To run the test, download the latest client binary (e.g., client-ubuntu-22.04) and create a subscription with the same settings you plan to use in production. See example code:

./client-ubuntu-22.04 \
  --http2-adaptive-window true \
  --compression zstd \
  --endpoint https://<your-endpoint>.rpcpool.com \
  --x-token <your-token> \
  subscribe \
  --transactions \
  --accounts \
  --stats

When to use Fumarole instead

Dragon's Mouth is designed for traders and bots where ultra-low latency is the metric that matters most. It is a stateless firehose, streaming what the chain is doing right now and does not keep track of where you are, what you missed, or give you an option to restart from disconnection and backfill. 

If your workload is:

  • Indexing
  • Analytics/Accounting
  • Compliance
  • Archival
  • Involves streaming confirmed data only (e.g. wallets)
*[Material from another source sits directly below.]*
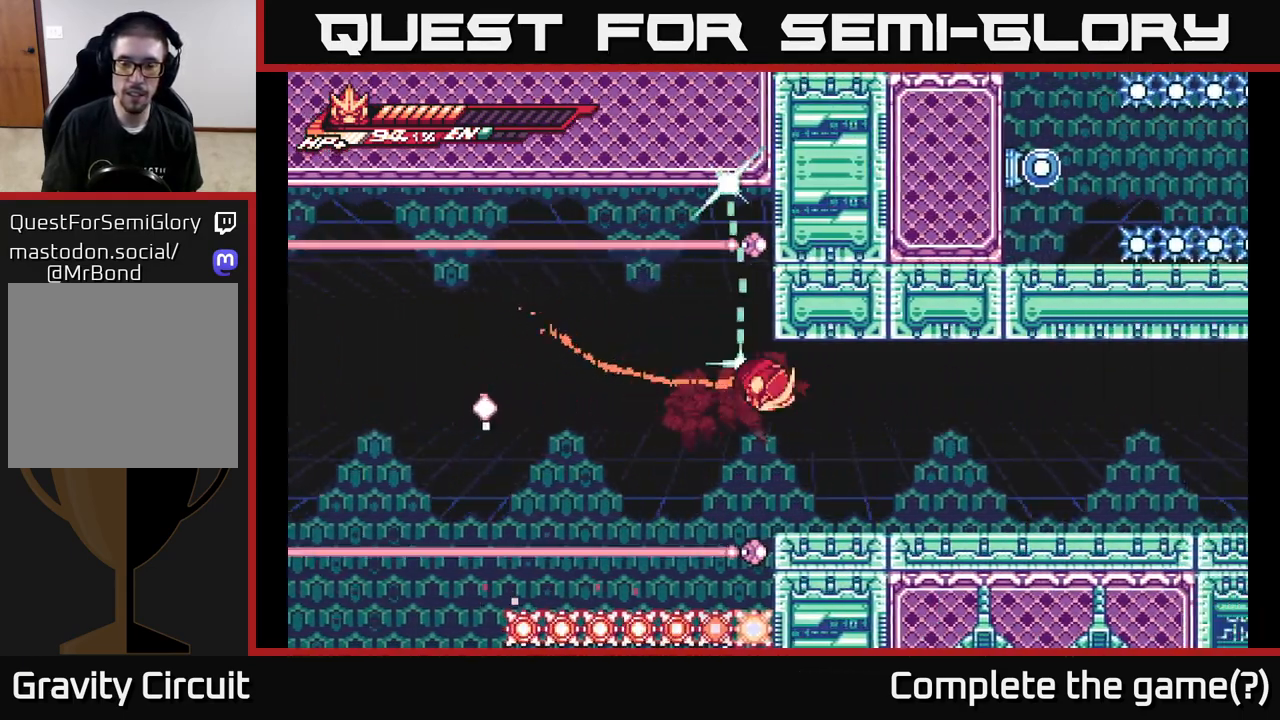
{"buttons": [], "left_stick": "right", "right_stick": "center", "events": [[17, "R2", "up"], [67, "L2", "up"], [83, "left_stick", "right"]]}
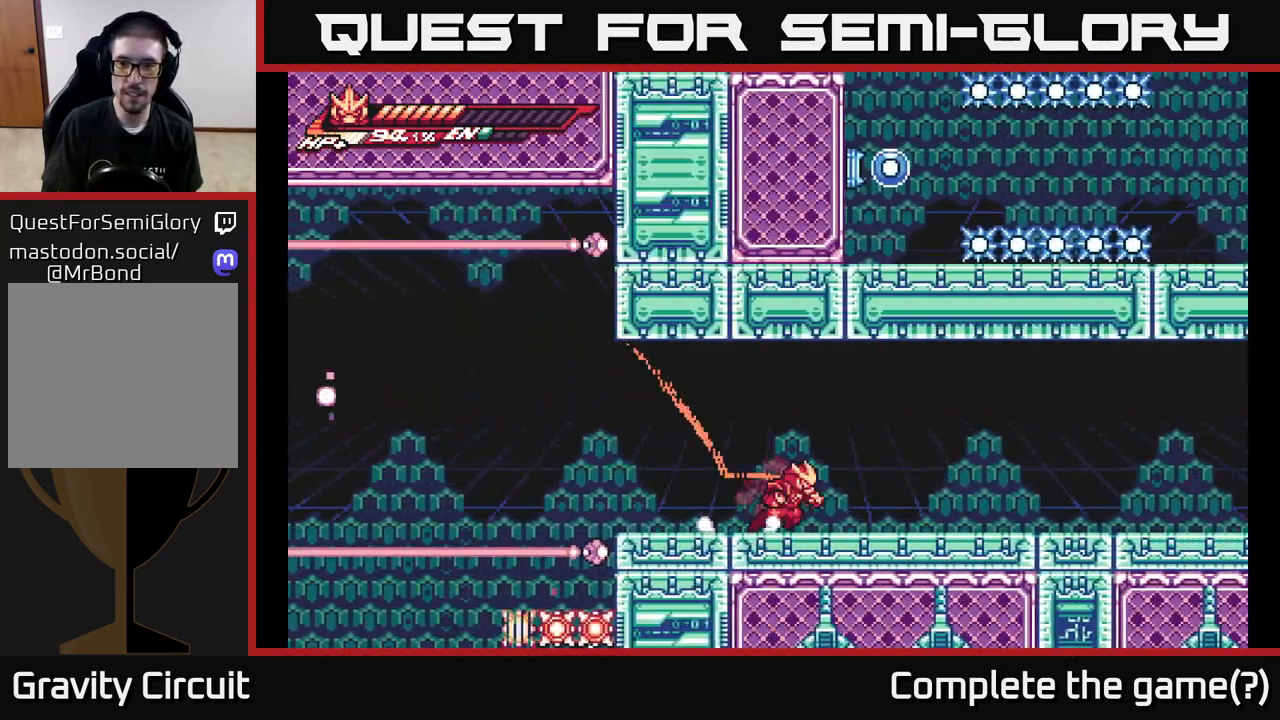
{"buttons": ["L2"], "left_stick": "right", "right_stick": "center", "events": [[17, "L2", "down"]]}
You should be using Fumarole instead. It’s purpose‑built for these use cases and is the most reliable and complete data‑streaming service on Solana. 

It adds a state storage layer between multiple downstream Dragon’s Mouth instances and your client, caching ~23 hours of history and the exact position (cursor) where a disconnect occurred (if it does). By decoupling streaming (Dragon’s Mouth) from storing and from the frontend instances that serve the data, it isolates failures on each side and makes the overall pipeline much more robust.

  1. Reconnect. If you disconnect, you can resume exactly where you left off using a cursor
  2. Backfill. You can replay historical data for up to ~23 hours without complex custom logic
  3. Scale. You can use consumer groups to shard the stream across multiple readers

Troubleshooting checklist

If you’re experiencing issues on Triton endpoints and want our help, don’t hesitate to reach out. Before messaging support, please make sure you have the following information ready (we’ll ask for it):

  • What is your download capacity? 10 Gbps is ideal.
  • What is your RTT to the endpoint? < 50 ms is ideal.
  • Have you enabled HTTP/2 adaptive window and zstd compression? Highly recommended.
  • What throughput and ping interval does the test client report?